-- START Document excerpt --
Doug.....Will Forte
Mr. Kelly.....Finesse Mitchell
Mrs. Kelly.....Halle Berry
[ open on Will Forte as Doug, dressed in a pirate outfit including a patch over his eye, fake pegleg and a three-corner hat. He's ringing an old-fashioned schoolbell in the air. ]
Doug: Come one, come all, to Doug's Ye Olde-Fashioned Scare House! It's scarier than the deep bowels of Hell itself! If you don't walk out of my scare house frightened for your life, I'll double your refund! That's how cocky I am about my ride!
[ a trio of children exit the scare house with tears streaming furiously down their face ]
Look at that! Three more satisfied customers! You think you've been scared before, well Doug's Ye Olde-Fashioned Scare House will redefine the art of psychological torture! Step right up!
[ a pair of angry parents walk up to Doug ]
Mr. Kelly: Hey, are you the guy in charge of this house?
Doug: Yes, sir! I'm Doug, the owner, designer and proud creator of Doug's Ye Olde-Fashioned Scare House! You look a little older and probably don't scare as easy.. but step inside anyway, I'm sure my Scare House will give you a goosebump or two just the same.
Mrs. Kelly: Our two kids were in your Scare House an hour ago, and they haven't stopped crying since!
-- END Document excerpt --
Repeat the portion of the scare house sketch transcript starting at "Doug.....Will Forte" and ending at "of this house?", word for word. The records that follow the sketch transcript were drawn from a separate source.
-- START Information supplied --
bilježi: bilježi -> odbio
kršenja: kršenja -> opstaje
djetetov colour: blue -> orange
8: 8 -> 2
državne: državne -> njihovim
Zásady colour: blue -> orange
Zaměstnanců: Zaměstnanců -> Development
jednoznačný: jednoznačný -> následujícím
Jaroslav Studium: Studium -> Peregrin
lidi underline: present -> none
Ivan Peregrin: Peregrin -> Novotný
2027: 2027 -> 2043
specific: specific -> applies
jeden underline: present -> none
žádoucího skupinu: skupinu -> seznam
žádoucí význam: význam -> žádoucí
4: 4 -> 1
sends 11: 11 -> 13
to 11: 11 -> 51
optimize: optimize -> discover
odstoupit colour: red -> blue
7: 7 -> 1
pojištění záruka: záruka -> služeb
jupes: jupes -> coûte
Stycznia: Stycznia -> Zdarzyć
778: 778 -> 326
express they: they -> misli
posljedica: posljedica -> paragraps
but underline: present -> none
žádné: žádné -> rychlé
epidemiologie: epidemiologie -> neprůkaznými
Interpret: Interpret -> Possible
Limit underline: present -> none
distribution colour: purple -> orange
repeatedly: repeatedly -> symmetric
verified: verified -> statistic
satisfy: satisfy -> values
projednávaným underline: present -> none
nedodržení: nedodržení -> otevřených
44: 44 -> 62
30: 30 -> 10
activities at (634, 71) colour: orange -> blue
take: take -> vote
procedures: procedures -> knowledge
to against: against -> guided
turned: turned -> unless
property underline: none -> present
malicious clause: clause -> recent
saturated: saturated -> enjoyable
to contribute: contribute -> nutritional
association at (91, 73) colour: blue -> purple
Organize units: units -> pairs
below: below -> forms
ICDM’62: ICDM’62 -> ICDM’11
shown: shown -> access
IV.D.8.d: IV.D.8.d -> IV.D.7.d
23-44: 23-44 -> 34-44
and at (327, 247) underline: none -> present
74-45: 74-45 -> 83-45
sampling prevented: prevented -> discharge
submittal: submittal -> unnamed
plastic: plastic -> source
-- END Information supplied --
→ Problem solution:
Doug.....Will Forte
Mr. Kelly.....Finesse Mitchell
Mrs. Kelly.....Halle Berry
[ open on Will Forte as Doug, dressed in a pirate outfit including a patch over his eye, fake pegleg and a three-corner hat. He's ringing an old-fashioned schoolbell in the air. ]
Doug: Come one, come all, to Doug's Ye Olde-Fashioned Scare House! It's scarier than the deep bowels of Hell itself! If you don't walk out of my scare house frightened for your life, I'll double your refund! That's how cocky I am about my ride!
[ a trio of children exit the scare house with tears streaming furiously down their face ]
Look at that! Three more satisfied customers! You think you've been scared before, well Doug's Ye Olde-Fashioned Scare House will redefine the art of psychological torture! Step right up!
[ a pair of angry parents walk up to Doug ]
Mr. Kelly: Hey, are you the guy in charge of this house?